Türkiye’deki tutuklu gazetecilere dikkat çekmek isteyen Avrupalı
Gazeteciler Cemiyeti cezaevindeki 95 gazeteci için basın
akreditasyon kartı hazırladı ve gazetecilere şu çağrıda
bulundu:
‘Tutuklu gazeteciler adına sorunuzu sorun'
“Maalesef, 95 Türk meslektaşımız bu zirveyi takip edemeyecek ve
politikacılara verdikleri sözün hesabını soracak sorular
soramayacak, işlerini yapamayacaklar, çünkü onlar parmaklıların
ardında. Bu yüzden zirveyi takip edecek Bulgar ve Türk gazetecileri
bu kartları yakalarına asmaya ve o sorularını o gazeteciler adına
sormaya davet ediyoruz.”
Basın ve fikir özgürlüğünün başka suçlamalarla bastırılmasının
doğru olmadığını vurgulayan cemiyet siyasetçilere de şu çağrıda
bulundu:
‘Gazeteciler terörist değildir’
“Gazeteciler terörist değildir ve işlerinden dolayı terörist
muamelesi görmemeliler. Eleştirel gazeteciyi hapse atsanız bile
onları duymaktan kaçamazsınız, başkaları onlar adına seslerini
yükseltecektir. Biz onların sesi olacağız.

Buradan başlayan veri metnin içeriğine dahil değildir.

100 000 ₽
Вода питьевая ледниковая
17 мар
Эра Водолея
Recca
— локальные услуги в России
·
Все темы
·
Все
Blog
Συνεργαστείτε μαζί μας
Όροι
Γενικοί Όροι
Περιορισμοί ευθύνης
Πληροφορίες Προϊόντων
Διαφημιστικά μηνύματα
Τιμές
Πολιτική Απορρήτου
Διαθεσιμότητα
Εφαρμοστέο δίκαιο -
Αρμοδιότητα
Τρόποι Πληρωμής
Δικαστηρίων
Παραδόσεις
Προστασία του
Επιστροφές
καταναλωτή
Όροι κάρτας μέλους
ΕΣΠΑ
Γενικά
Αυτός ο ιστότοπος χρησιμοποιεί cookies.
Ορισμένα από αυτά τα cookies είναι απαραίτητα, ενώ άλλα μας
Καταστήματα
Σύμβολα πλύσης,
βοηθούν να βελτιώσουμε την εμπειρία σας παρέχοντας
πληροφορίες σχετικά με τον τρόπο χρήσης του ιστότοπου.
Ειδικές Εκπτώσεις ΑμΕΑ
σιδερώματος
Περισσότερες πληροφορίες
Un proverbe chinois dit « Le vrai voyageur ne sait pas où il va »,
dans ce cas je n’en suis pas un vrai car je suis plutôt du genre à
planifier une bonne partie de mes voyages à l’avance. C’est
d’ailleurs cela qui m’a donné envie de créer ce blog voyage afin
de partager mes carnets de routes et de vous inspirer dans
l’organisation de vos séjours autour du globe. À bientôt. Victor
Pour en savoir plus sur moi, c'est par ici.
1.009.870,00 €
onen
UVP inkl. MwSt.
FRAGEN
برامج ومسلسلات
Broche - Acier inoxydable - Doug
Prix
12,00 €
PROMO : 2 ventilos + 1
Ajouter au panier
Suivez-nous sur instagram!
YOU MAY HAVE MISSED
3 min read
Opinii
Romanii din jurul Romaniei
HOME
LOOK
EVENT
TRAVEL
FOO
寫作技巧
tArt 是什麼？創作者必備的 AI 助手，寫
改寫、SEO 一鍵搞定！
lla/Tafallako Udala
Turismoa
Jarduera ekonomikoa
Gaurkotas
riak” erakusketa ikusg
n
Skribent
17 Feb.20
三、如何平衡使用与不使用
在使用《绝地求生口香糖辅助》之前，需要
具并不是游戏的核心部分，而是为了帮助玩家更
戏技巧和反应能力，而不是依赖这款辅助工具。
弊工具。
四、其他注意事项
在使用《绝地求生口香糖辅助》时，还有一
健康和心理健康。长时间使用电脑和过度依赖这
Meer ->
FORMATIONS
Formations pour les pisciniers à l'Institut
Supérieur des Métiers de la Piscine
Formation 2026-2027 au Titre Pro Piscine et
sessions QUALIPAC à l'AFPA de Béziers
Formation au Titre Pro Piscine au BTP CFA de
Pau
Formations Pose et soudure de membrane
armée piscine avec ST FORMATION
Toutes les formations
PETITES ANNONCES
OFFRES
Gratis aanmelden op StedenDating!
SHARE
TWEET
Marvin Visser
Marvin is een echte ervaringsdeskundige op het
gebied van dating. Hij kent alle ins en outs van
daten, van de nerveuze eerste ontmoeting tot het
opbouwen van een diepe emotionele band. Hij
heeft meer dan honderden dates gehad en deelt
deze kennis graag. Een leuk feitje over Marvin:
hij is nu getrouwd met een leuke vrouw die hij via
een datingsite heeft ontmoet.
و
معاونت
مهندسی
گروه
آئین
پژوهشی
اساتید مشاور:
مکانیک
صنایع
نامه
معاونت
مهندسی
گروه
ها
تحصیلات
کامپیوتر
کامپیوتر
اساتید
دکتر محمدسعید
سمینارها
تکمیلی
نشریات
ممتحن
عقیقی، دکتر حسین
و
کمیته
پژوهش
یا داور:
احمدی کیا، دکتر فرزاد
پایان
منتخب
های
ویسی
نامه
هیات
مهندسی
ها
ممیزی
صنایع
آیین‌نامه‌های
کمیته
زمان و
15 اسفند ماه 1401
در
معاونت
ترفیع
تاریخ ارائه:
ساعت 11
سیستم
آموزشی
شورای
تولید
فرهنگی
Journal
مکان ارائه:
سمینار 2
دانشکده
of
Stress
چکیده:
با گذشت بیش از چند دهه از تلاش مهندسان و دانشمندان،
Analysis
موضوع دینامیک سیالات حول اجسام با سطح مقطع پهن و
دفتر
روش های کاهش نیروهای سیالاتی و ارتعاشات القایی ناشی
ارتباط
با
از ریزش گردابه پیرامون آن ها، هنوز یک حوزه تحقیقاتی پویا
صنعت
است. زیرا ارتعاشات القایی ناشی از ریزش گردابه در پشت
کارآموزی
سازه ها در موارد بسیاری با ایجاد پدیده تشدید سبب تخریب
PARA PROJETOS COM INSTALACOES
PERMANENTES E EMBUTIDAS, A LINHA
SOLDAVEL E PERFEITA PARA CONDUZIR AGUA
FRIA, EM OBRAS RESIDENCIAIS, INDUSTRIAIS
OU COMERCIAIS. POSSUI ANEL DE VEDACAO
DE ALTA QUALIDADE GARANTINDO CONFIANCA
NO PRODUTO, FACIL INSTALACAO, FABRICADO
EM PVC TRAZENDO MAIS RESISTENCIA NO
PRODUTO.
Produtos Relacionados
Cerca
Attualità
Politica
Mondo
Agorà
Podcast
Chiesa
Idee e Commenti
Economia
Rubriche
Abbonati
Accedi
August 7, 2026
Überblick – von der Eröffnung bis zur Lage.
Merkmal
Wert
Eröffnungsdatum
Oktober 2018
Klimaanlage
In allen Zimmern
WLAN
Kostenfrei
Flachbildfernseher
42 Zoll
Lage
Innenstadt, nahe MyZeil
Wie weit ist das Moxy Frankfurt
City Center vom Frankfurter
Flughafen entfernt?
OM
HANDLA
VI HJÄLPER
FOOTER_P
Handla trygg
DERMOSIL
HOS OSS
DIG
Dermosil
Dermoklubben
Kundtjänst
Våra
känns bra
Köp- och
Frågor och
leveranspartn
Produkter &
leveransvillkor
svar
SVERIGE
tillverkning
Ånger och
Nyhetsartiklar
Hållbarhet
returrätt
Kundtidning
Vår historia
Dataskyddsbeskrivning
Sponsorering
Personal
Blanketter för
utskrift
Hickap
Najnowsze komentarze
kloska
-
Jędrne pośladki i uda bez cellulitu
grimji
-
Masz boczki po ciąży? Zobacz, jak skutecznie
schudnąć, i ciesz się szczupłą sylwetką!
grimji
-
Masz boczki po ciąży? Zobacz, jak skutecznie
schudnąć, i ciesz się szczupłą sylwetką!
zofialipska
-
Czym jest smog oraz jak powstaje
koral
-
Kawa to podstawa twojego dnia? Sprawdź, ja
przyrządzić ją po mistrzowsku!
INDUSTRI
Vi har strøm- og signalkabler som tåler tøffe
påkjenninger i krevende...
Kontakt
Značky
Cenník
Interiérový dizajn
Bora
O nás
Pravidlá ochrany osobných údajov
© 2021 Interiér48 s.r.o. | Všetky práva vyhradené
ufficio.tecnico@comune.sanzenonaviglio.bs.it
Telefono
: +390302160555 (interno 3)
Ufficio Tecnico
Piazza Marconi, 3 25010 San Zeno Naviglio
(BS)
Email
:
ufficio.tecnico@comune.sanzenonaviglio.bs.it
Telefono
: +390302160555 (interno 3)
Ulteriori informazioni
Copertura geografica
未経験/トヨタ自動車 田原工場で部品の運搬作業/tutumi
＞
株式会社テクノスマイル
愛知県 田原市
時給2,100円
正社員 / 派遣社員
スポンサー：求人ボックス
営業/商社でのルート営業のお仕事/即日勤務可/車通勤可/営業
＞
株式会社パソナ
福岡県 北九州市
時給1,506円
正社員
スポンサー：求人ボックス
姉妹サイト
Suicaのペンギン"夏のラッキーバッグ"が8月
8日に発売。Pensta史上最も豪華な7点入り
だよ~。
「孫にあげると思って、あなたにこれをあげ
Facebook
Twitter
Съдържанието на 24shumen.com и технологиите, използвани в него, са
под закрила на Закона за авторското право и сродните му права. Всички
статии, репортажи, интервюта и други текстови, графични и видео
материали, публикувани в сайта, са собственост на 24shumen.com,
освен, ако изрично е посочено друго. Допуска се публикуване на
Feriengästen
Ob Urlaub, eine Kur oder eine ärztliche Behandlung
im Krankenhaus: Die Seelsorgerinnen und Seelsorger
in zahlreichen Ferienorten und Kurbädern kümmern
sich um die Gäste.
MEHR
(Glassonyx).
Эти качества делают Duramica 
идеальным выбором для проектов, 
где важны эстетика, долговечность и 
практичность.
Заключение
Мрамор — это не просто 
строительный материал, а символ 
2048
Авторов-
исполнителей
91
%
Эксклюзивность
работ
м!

Hazırladığımız bu sembolik 95 basın kartı çok bir şey ifade
etmeyebilir ancak her kartın ardında bir insan, onların ardında
aileleri, arkadaşları, okuyucuları, izleyicileri, dinleyicileri
olduğunu tasavvur edebilir misiniz? Nihayetinde biz hepimiz tüm
topluma hizmet eden gerçek bir gazeteci gibi bu karttaki insanın
arkasındayız.
Gazetecilerin çoğu özgürlüklerinden yoksun bırakıldığı zaman Martin
Luther King’in o meşhur sözünü hatırlamalıyız: Hepimiz özgür olana
dek hiç birimiz özgür değiliz.”
Ankara ile yakınlaşmanın ön şartı olmalı
Avrupalı Gazeteciler Cemiyeti’nin en önemli çağrısı ise
Türkiye’ye:
“İşlerinden dolayı tutuklanan gazetecilerin hemen serbest
bırakılması çağrısında bulunuyoruz. Avrupa Birliği bu konuda
sessiz kalmamalı ve tutuklu gazeteciler konusunu Ankara ile
yapılacak her tür yakınlaşmaya ön şart koşmalı.”